» Work instructions
Extract the lines from the first one in the records below through the line containing "- nálepku je možné jednoducho", keeping both ends and leaving out any pictures.
==============================
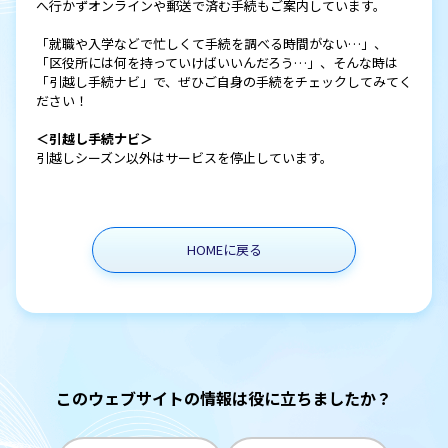
へ行かずオンラインや郵送で済む手続もご案内しています。
「就職や入学などで忙しくて手続を調べる時間がない…」、
「区役所には何を持っていけばいいんだろう…」、そんな時は
「引越し手続ナビ」で、ぜひご自身の手続をチェックしてみてく
ださい！
＜引越し手続ナビ＞
引越しシーズン以外はサービスを停止しています。
HOMEに戻る
このウェブサイトの情報は役に立ちましたか？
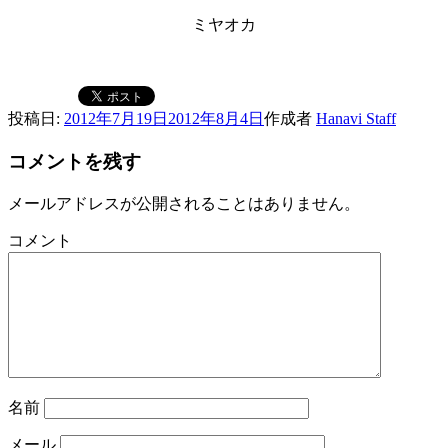
ミヤオカ
投稿日:
2012年7月19日
2012年8月4日
作成者
Hanavi Staff
コメントを残す
メールアドレスが公開されることはありません。
コメント
名前
メール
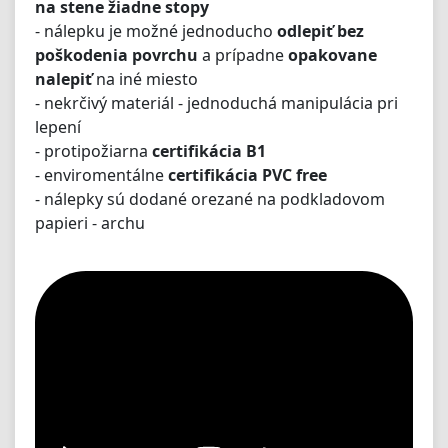
na stene žiadne stopy
- nálepku je možné jednoducho
odlepiť bez
poškodenia povrchu
a prípadne
opakovane
nalepiť
na iné miesto
- nekrčivý materiál - jednoduchá manipulácia pri
lepení
- protipožiarna
certifikácia B1
- enviromentálne
certifikácia PVC free
- nálepky sú dodané orezané na podkladovom
papieri - archu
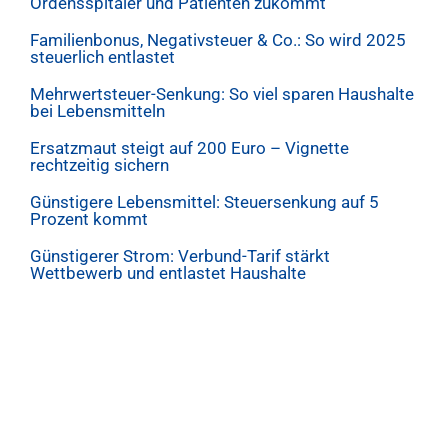
Ordensspitäler und Patienten zukommt
Familienbonus, Negativsteuer & Co.: So wird 2025
steuerlich entlastet
Mehrwertsteuer-Senkung: So viel sparen Haushalte
bei Lebensmitteln
Ersatzmaut steigt auf 200 Euro – Vignette
rechtzeitig sichern
Günstigere Lebensmittel: Steuersenkung auf 5
Prozent kommt
Günstigerer Strom: Verbund-Tarif stärkt
Wettbewerb und entlastet Haushalte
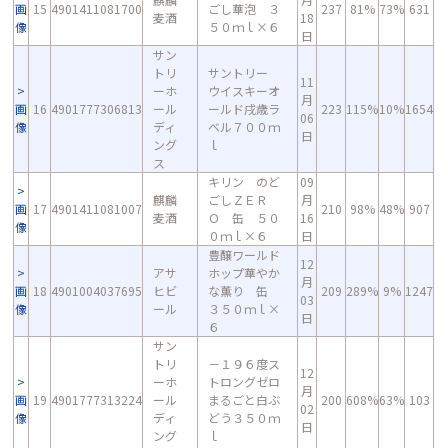
画
15
4901411081700
ごし華泡 ３
237
81%
73%
631
麦酒
18
像
５０ｍｌ×６
日
サン
トリ
サントリー
11
ーホ
ウイスキーオ
月
画
16
4901777306813
ール
ールド戌歳ラ
223
115%
10%
1654
06
像
ディ
ベル７００ｍ
日
ング
ｌ
ス
キリン のど
09
麒麟
ごしＺＥＲ
月
画
17
4901411081007
210
98%
48%
907
麦酒
Ｏ 缶 ５０
16
像
０ｍｌ×６
日
豊醸ワールド
12
アサ
ホップ華やか
月
画
18
4901004037695
ヒビ
な薫り 缶
209
289%
9%
1247
03
像
ール
３５０ｍｌ×
日
６
サン
トリ
－１９６度ス
12
ーホ
トロングゼロ
月
画
19
4901777313224
ール
まるごと白ぶ
200
608%
63%
103
02
像
ディ
どう３５０ｍ
日
ング
ｌ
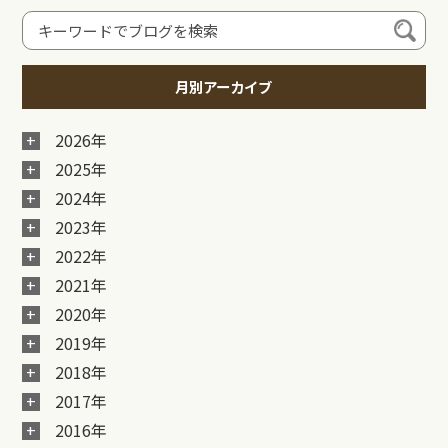
月別アーカイブ
2026年
2025年
2024年
2023年
2022年
2021年
2020年
2019年
2018年
2017年
2016年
==============================
» Solution to the exercise
へ行かずオンラインや郵送で済む手続もご案内しています。
「就職や入学などで忙しくて手続を調べる時間がない…」、
「区役所には何を持っていけばいいんだろう…」、そんな時は
「引越し手続ナビ」で、ぜひご自身の手続をチェックしてみてく
ださい！
＜引越し手続ナビ＞
引越しシーズン以外はサービスを停止しています。
HOMEに戻る
このウェブサイトの情報は役に立ちましたか？
ミヤオカ
投稿日:
2012年7月19日
2012年8月4日
作成者
Hanavi Staff
コメントを残す
メールアドレスが公開されることはありません。
コメント
名前
メール
na stene žiadne stopy
- nálepku je možné jednoducho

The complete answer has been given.